Hi, Shama!

Use of the form factor characterizing the gain of the electrostatic field, allows you to "tune" the Fowler-Nordheim law for describing the real field of the nanostructure.

I agree. In our group we have applied different tip models to adjust FN according to the acquired data.

I think you have already answered your question. The conventional FN-theory is for planar field electron emission from a polycrystalline  tungsten surface. Although it is often applied to any case dealing with field electron and field ion emission, it must be modified for various parameters. Researchers have worked over a decade modifying FN-theory for CNT. Please consult some of the contemporary literature on CNT field emission. I would suggest the work done by John Xanthakis (NTUA), Chris Edgcombe (Cambridge), and Richard Forbes (University of Surrey).

Article Field penetration into amorphous-carbon films: Consequences ...

Yes, we could successfully applied the FN theory to the carbonnanofiber emitters.

The conventional FN theory is valid for planar surfaces or surfaces of large radius of curvature R  i.e.

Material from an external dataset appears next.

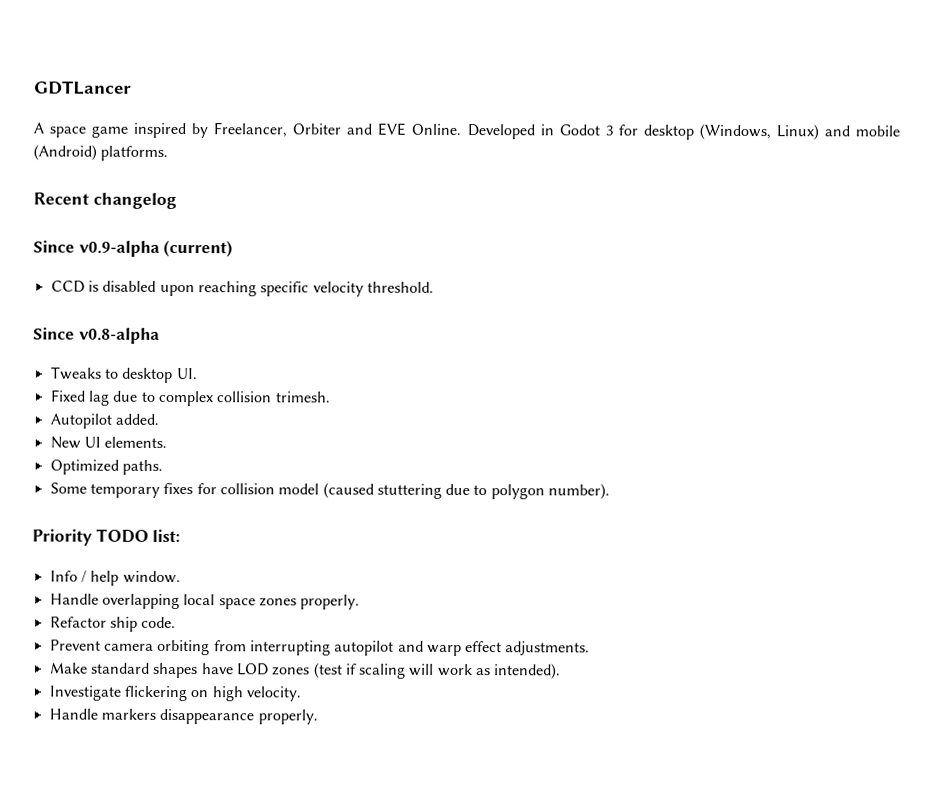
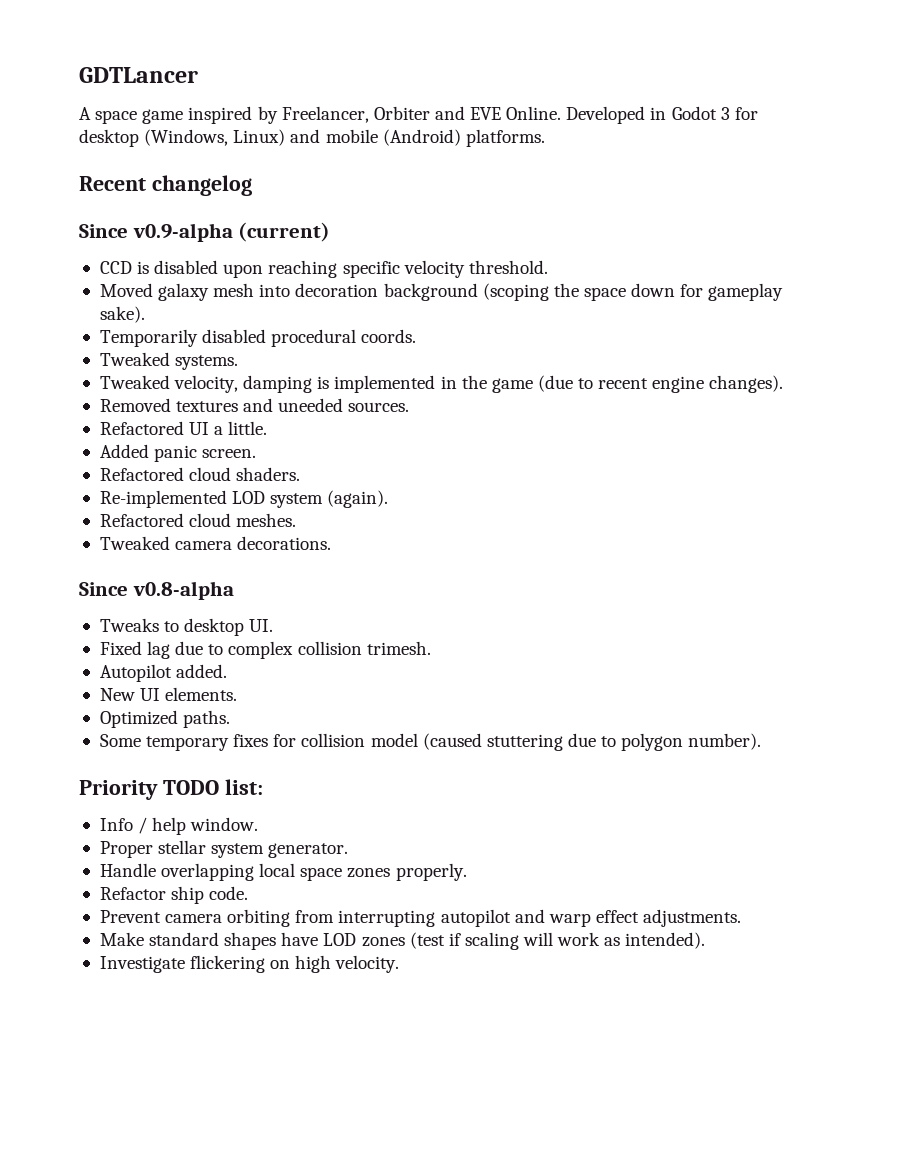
(434, 287) none -> [99,283,784,301] [99,306,145,323] [99,329,417,347] [99,352,239,370] [99,375,784,393] [99,398,410,412] [99,421,268,435] [99,444,257,462] [99,467,301,481] [99,490,389,508] [99,513,297,527] [99,536,332,550] // Moved galaxy mesh into decoration background (scoping the space down for gameplay sake). // Temporarily disabled procedural coords. // Tweaked systems. // Tweaked velocity, damping is implemented in the game (due to recent engine changes). // Removed textures and uneeded sources. // Refactored UI a little. // Added panic screen. // Refactored cloud shaders. // Re-implemented LOD system (again). // Refactored cloud meshes. // Tweaked camera decorations.
(181, 577) none -> [99,840,349,858] // Proper stellar system generator.
[48,708,318,725] // Handle markers disappearance properly. -> (400, 964) none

R>2onm. Furthermore the so called supply function- the number of electrons hitting the surface per unit time is assumed to be free-electron-like in FN. Both these requirements fail for small radii CNT (R=1-10nm). For THICK wall AND LARGE R CNTs  the FN theory is OK if modified by the enhancement factor beta. If either the CNT are single wall or of small radius then even the beta modified FN will NOT do the job. See my JAP and JVST publications

J P Xanthakis

FN theory had been extensively applied not only to thermoionic and field emission but also to photofield emission as well as to CNT. My research group had been involved for quite sometime with the photon assisted field emissions and presently we are doing works with SWCNT.

 For application of the Fowler-Nordheim (FN) theory to field electron emission from the carbon nanofibers, we have to modify the FN theory by using the enhancement factor β. The β is given by relation for the local (microscopic) electric field F by F = βE, where the quantity E is the macroscopic electric field around the emitter. In the use of the FN theory, most important procedure is how to evaluate the macroscopic field. Thus, the factor β is a correction factor for the application of the FN theory to the real emitter, which is different from the ideal metal emitter.